● **Task brief**
Give the entries below again, word for word, and leave out the images.

(Data items)
*** Begin section ***
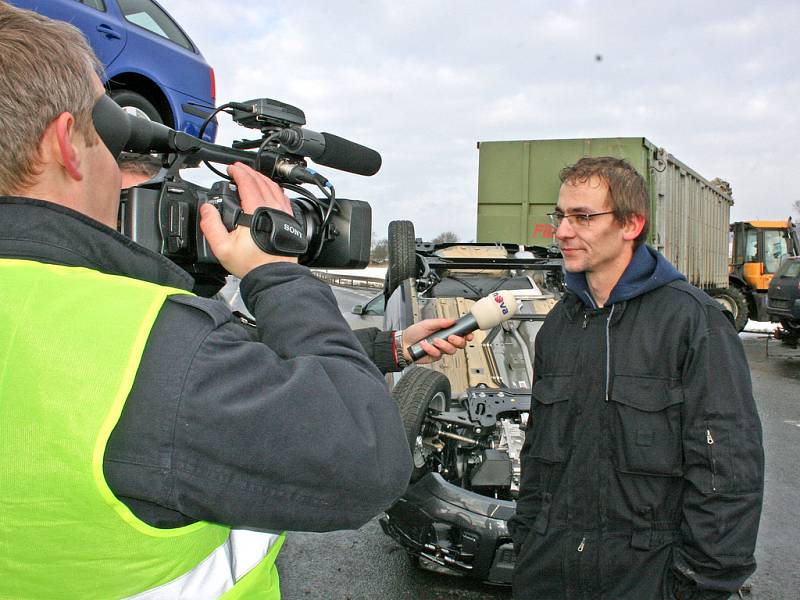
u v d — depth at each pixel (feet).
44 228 2.71
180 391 2.54
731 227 51.21
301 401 2.71
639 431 5.50
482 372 14.24
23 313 2.52
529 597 5.96
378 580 11.44
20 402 2.44
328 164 4.69
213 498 2.59
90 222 2.82
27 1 11.90
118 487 2.51
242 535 3.24
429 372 11.41
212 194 3.70
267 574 3.34
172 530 2.62
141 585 2.64
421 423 10.57
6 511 2.43
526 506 6.36
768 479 16.56
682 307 5.58
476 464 11.84
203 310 2.74
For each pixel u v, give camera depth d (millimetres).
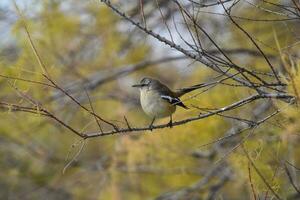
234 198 14102
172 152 12914
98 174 14211
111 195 13445
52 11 12664
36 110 8266
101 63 14258
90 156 14906
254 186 8500
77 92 13477
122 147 13328
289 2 9836
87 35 13602
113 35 13852
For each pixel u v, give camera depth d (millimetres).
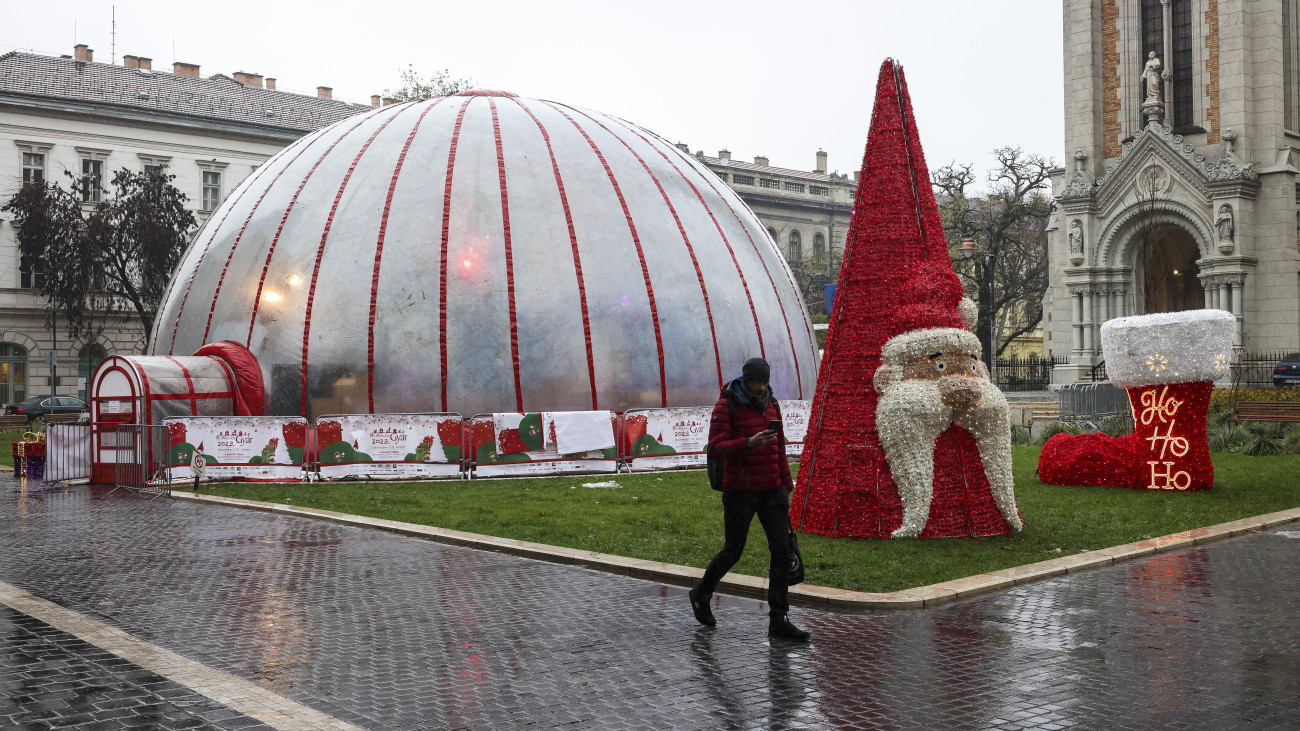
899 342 11914
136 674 6621
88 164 55438
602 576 9867
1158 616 8023
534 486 17625
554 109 25266
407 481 18891
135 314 55406
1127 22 45688
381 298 20875
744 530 7668
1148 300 46031
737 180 83188
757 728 5602
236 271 22250
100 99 55812
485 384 20516
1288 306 41281
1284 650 7039
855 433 12031
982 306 59594
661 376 21672
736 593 9039
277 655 7102
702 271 23000
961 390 11602
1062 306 47375
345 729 5570
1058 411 33312
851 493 11914
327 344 20734
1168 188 43438
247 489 17703
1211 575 9617
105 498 16891
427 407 20406
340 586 9414
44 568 10367
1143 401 16469
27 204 47031
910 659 6910
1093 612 8164
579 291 21375
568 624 7957
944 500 11812
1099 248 45469
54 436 19406
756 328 23578
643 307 21812
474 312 20781
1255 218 42156
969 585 8906
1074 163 46344
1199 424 16062
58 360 54719
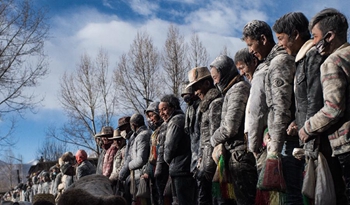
*** End section ***
● **Written solution**
u v d — depth at each pixel (feet).
44 228 2.71
180 391 2.54
731 227 51.21
301 401 2.71
639 431 5.50
482 372 14.24
23 313 2.52
529 597 5.96
378 580 11.44
20 402 2.44
328 164 4.69
213 498 2.59
90 222 2.82
27 1 11.90
118 487 2.51
242 535 3.24
429 372 11.41
212 194 3.70
267 574 3.34
172 530 2.62
141 585 2.64
421 423 10.57
6 511 2.43
526 506 6.36
768 479 16.56
682 307 5.58
476 464 11.84
203 310 2.74
For each pixel u v, give camera depth d (millimetres).
234 198 14102
172 152 12914
98 174 14211
111 195 13445
52 11 12664
36 110 8266
101 63 14258
90 156 14906
254 186 8500
77 92 13477
122 147 13328
289 2 9836
87 35 13602
113 35 13852
For each pixel u v, give camera depth d (millimetres).
899 342 11914
136 674 6621
88 164 55438
602 576 9867
1158 616 8023
534 486 17625
554 109 25266
407 481 18891
135 314 55406
1127 22 45688
381 298 20875
744 530 7668
1148 300 46031
737 180 83188
757 728 5602
236 271 22250
100 99 55812
485 384 20516
1288 306 41281
1284 650 7039
855 433 12031
982 306 59594
661 376 21672
736 593 9039
277 655 7102
702 271 23000
961 390 11602
1062 306 47375
345 729 5570
1058 411 33312
851 493 11914
327 344 20734
1168 188 43438
247 489 17703
1211 575 9617
105 498 16891
427 407 20406
340 586 9414
44 568 10367
1143 401 16469
27 204 47031
910 659 6910
1093 612 8164
579 291 21375
568 624 7957
944 500 11812
1099 248 45469
54 436 19406
756 328 23578
643 307 21812
474 312 20781
1255 218 42156
969 585 8906
1074 163 46344
1199 424 16062
58 360 54719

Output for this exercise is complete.